‘Firms attracted by our service’
SERVICE LEVELS offered by the Crown Dependencies are attracting bond issuers that might once have gone to Luxembourg or Ireland.
The International Stock Exchange, which has offices in Guernsey, Jersey and the Isle of Man, has seen much of its current growth from the listing of high-yield bonds that find new European regulations cumbersome. Last year, TISE saw a 44% increase in listings.
It’s now estimated that 85-90% of all new high-yield bonds issued come to TISE rather than EU centres. That initially caused negative comments from those centres, but the Association of Financial Markets in Europe found that the quality of service was comparable and the standards high.
‘Many of the companies are private but are listed and so have that visibility. They are not coming to the islands to hide or avoid scrutiny,’ said the exchange’s Guernsey-based head of communications, Mark Oliphant. ‘They are coming for the service.’
The success in this area is evidence that regulating according to the type of investment provides flexibility in the islands, in comparison to unnecessarily onerous rules in the EU. In the second half of last year, 50 issuers of high-yield bonds chose to list on TISE, including a 1.3bn euro high-yield bond from Netflix.
Changes to the Real Estate Investment Trust regime in the UK have also produced growth in business for TISE, Mr Oliphant said. Companies investing in property in the UK have to be UK tax resident, although they can be incorporated in different jurisdictions. They also have to be listed on a recognised stock exchange, and a quarter of all UK REITs are now listed on TISE, he said.

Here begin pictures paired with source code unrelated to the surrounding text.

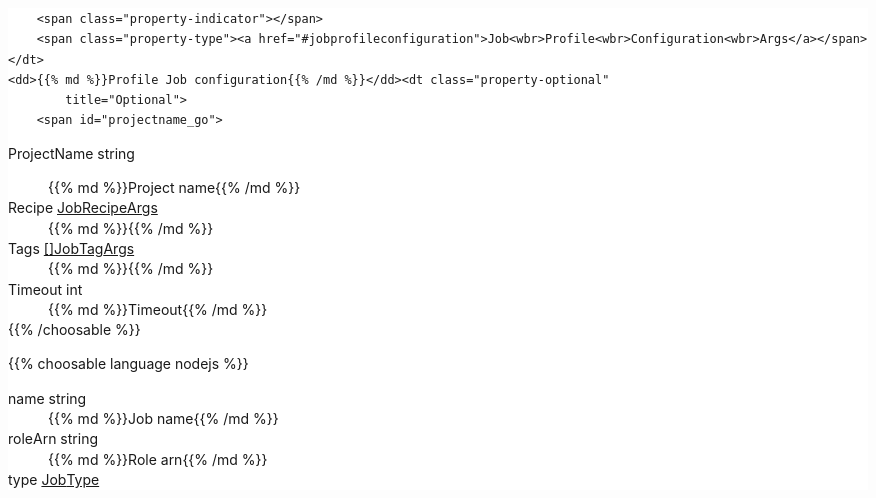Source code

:         <span class="property-indicator"></span>
        <span class="property-type"><a href="#jobprofileconfiguration">Job<wbr>Profile<wbr>Configuration<wbr>Args</a></span>
    </dt>
    <dd>{{% md %}}Profile Job configuration{{% /md %}}</dd><dt class="property-optional"
            title="Optional">
        <span id="projectname_go">
<a href="#projectname_go" style="color: inherit; text-decoration: inherit;">Project<wbr>Name</a>
</span>
        <span class="property-indicator"></span>
        <span class="property-type">string</span>
    </dt>
    <dd>{{% md %}}Project name{{% /md %}}</dd><dt class="property-optional"
            title="Optional">
        <span id="recipe_go">
<a href="#recipe_go" style="color: inherit; text-decoration: inherit;">Recipe</a>
</span>
        <span class="property-indicator"></span>
        <span class="property-type"><a href="#jobrecipe">Job<wbr>Recipe<wbr>Args</a></span>
    </dt>
    <dd>{{% md %}}{{% /md %}}</dd><dt class="property-optional"
            title="Optional">
        <span id="tags_go">
<a href="#tags_go" style="color: inherit; text-decoration: inherit;">Tags</a>
</span>
        <span class="property-indicator"></span>
        <span class="property-type"><a href="#jobtag">[]Job<wbr>Tag<wbr>Args</a></span>
    </dt>
    <dd>{{% md %}}{{% /md %}}</dd><dt class="property-optional"
            title="Optional">
        <span id="timeout_go">
<a href="#timeout_go" style="color: inherit; text-decoration: inherit;">Timeout</a>
</span>
        <span class="property-indicator"></span>
        <span class="property-type">int</span>
    </dt>
    <dd>{{% md %}}Timeout{{% /md %}}</dd></dl>
{{% /choosable %}}

{{% choosable language nodejs %}}
<dl class="resources-properties"><dt class="property-required"
            title="Required">
        <span id="name_nodejs">
<a href="#name_nodejs" style="color: inherit; text-decoration: inherit;">name</a>
</span>
        <span class="property-indicator"></span>
        <span class="property-type">string</span>
    </dt>
    <dd>{{% md %}}Job name{{% /md %}}</dd><dt class="property-required"
            title="Required">
        <span id="rolearn_nodejs">
<a href="#rolearn_nodejs" style="color: inherit; text-decoration: inherit;">role<wbr>Arn</a>
</span>
        <span class="property-indicator"></span>
        <span class="property-type">string</span>
    </dt>
    <dd>{{% md %}}Role arn{{% /md %}}</dd><dt class="property-required"
            title="Required">
        <span id="type_nodejs">
<a href="#type_nodejs" style="color: inherit; text-decoration: inherit;">type</a>
</span>
        <span class="property-indicator"></span>
        <span class="property-type"><a href="#jobtype">Job<wbr>Type</a></span>
    </dt>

In among all this financial services activity, TISE is still keen to provide traditional stock exchange services to local and UK trading companies. Exchange officials believe that, particularly due to the uncertainty surrounding Brexit, TISE offers a more stable alternative venue for small and medium-sized businesses. Bank lending and alternative finance are also hard to come by, and raising capital on TISE could be more cost effective, they point out.